■ EXCERPT PROVIDED ■
┄┄┄┄┄┄┄┄┄┄
Elsewhere in the GCC region – Oman, Qatar, Saudi Arabia and the rest of the UAE – the banking systems seem to be on much surer footing. This position can be generally attributed to either one of, or a combination of, two factors: a conservative banking culture and large financial support from the authorities. However, even within countries, some banks are in a better position than others and some are tackling specific issues.

UAE, Qatar. Oman and Saudi

For the UAE excluding Dubai, most banking activity is centred on Abu Dhabi and these institutions have benefited from significant state resources: Dh16bn was injected into the five biggest Abu Dhabi banks in February 2009 to shore them up against the after-effects of Lehman Brothers’ collapse. Combined with the liquidity facilities from the UAE Central Bank and Ministry of Finance, this helped ensure the system remained supported during the worst of the volatility.

Now, any problems that face UAE banks concern debt obligations; although some have bigger burdens than others. For example, in terms of exposure to Dubai World, National Bank of Abu Dhabi stating in its second-quarter results that it had no exposure to the conglomerate and Abu Dhabi Commercial Bank, in its respective Q2 numbers, said it had around Dh6.6bn. There are also exposures to real estate and personal loans, in much the same way as Dubai banks, that could cause the need for further impairment charges to be taken. However, exposures are generally less significant than in Dubai and are thought to be at levels that are manageable.

For the three remaining countries, their banking systems are looking quite stable. In Qatar, potential issues over real estate were removed when the government purchased banks’ real estate portfolios worth QR15bn (US$4.1bn) in May 2009. The Qatari authorities have been the most proactive in deploying state capital to nip any potential problems in the bud. In October 2008, the Qatar Investment Authority announced plans to take a 10%–20% stake in the country’s main banks – effectively a capital injection worth around US$5bn – while the government also purchased the stock portfolios of banks in March 2009.
┄┄┄┄┄┄┄┄┄┄
■ DATASET EXCERPT ■
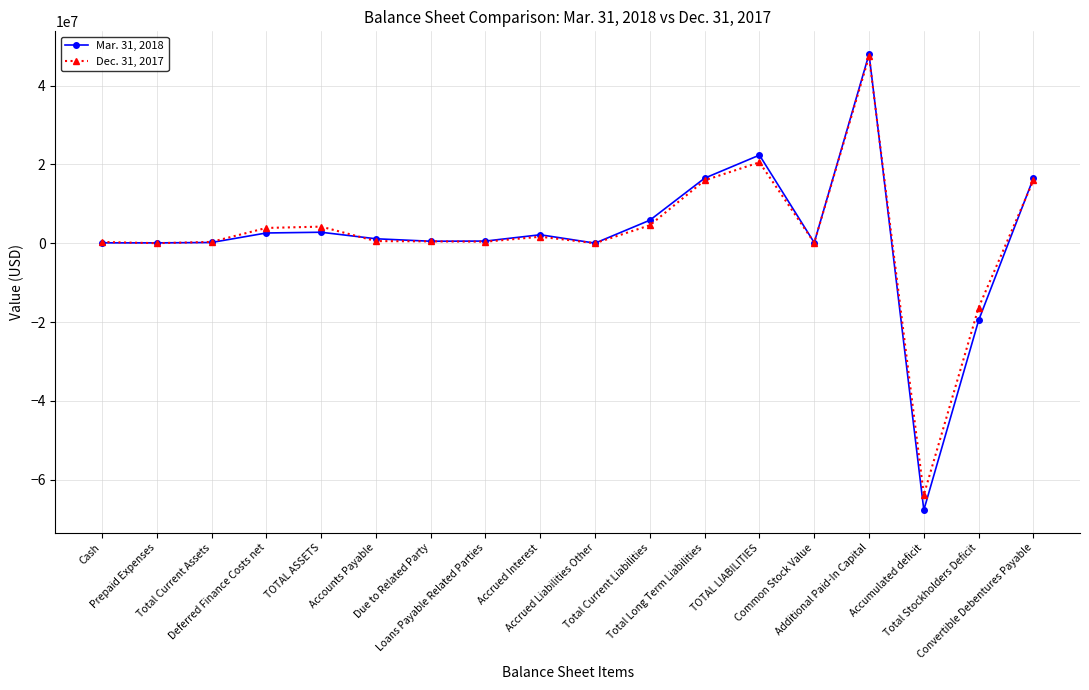

True or false: Dec. 31, 2017 has more than 0 points higher than both neighbors.

True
┄┄┄┄┄┄┄┄┄┄
■ QUESTIONS ■
1. Reproduce the stretch of the GCC banking passage from "For the UAE" through "of the volatility." word for word.
2. Answer these from the GCC banking passage:
(a) How much was injected into the five biggest Abu Dhabi banks in February 2009?
(b) What exposure to Dubai World did Abu Dhabi Commercial Bank report in its Q2 numbers?
(c) What did the Qatari government purchase from banks in May 2009, and what was it worth?

■ ANSWERS FOR EACH ITEM ■
1.
For the UAE excluding Dubai, most banking activity is centred on Abu Dhabi and these institutions have benefited from significant state resources: Dh16bn was injected into the five biggest Abu Dhabi banks in February 2009 to shore them up against the after-effects of Lehman Brothers’ collapse. Combined with the liquidity facilities from the UAE Central Bank and Ministry of Finance, this helped ensure the system remained supported during the worst of the volatility.

2.
(a) Dh16bn
(b) Around Dh6.6bn
(c) Banks' real estate portfolios, worth QR15bn (US$4.1bn)